The median number of LNs examined was 11, and LN metastasis was present in 142 cases (45 %). When LN-positive cases were re-classified according to the proposed staging system, 82 were N1 (26 %) and 60 were N2 (19 %). There was a significant correlation between proposed N-stage and lymphovascular invasion, perineural invasion, increased tumor size (each p < 0.001), and surgical margin positivity (p = 0.001). The median OS in LN-negative cases was significantly longer than that in LN-positive cases (107.5 vs. 32 months; p < 0.001). Patients with N1 and N2 disease had median survivals of 40 and 24.5 months, respectively (p < 0.0001).

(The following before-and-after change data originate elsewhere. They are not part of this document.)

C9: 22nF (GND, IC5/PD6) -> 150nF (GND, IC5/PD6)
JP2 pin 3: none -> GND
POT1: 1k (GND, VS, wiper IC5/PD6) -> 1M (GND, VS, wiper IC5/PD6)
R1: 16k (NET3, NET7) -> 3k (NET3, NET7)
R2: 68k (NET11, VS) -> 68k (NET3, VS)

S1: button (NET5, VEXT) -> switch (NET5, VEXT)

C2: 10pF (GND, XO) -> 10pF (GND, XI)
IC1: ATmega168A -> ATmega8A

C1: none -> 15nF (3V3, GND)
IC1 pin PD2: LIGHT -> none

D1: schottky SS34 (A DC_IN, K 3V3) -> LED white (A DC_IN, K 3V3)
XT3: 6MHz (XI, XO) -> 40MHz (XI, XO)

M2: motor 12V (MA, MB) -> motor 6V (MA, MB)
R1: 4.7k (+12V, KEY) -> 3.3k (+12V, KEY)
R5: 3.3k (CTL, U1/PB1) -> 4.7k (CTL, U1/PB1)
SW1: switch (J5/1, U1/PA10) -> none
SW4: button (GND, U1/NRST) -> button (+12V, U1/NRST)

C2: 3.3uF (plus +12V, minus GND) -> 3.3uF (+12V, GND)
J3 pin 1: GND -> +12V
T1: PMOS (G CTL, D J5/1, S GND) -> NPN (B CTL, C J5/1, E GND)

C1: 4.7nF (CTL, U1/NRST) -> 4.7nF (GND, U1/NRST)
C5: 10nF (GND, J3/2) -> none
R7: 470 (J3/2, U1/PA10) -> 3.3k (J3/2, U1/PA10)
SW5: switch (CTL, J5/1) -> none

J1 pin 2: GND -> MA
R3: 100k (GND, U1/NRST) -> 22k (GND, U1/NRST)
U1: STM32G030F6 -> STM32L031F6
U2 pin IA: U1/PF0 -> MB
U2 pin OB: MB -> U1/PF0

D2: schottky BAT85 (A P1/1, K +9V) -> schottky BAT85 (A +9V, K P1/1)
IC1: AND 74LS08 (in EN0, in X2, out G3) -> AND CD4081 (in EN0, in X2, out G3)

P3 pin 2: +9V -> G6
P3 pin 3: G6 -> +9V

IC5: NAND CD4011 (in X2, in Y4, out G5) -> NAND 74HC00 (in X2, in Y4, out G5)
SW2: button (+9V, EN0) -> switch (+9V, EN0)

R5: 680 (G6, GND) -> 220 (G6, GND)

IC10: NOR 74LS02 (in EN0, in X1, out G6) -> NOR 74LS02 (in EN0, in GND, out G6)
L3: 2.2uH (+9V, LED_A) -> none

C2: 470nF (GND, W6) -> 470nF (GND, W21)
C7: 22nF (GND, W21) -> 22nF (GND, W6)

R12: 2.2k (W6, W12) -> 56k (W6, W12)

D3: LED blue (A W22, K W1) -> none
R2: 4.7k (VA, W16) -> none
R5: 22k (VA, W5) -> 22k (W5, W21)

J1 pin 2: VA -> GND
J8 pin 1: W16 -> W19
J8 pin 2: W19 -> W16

In addition, 1-, 3-, and 5-year survivals were 88, 76, 62 %, respectively, for N0; 90, 55, 31.5 %, respectively, for N1; and 68, 34, 30 %, respectively for N2 (p < 0.001). Even with multivariate modeling, the association between higher proposed N stage and shorter survival persisted (hazard ratio 1.6 for N1 and 1.9 for N2; p = 0.018).

Conclusions

Classification of nodal status in ampullary carcinomas based on the number of metastatic LNs has a significant prognostic value. A revised N-staging classification system should be incorporated into the TNM staging of ampullary cancers.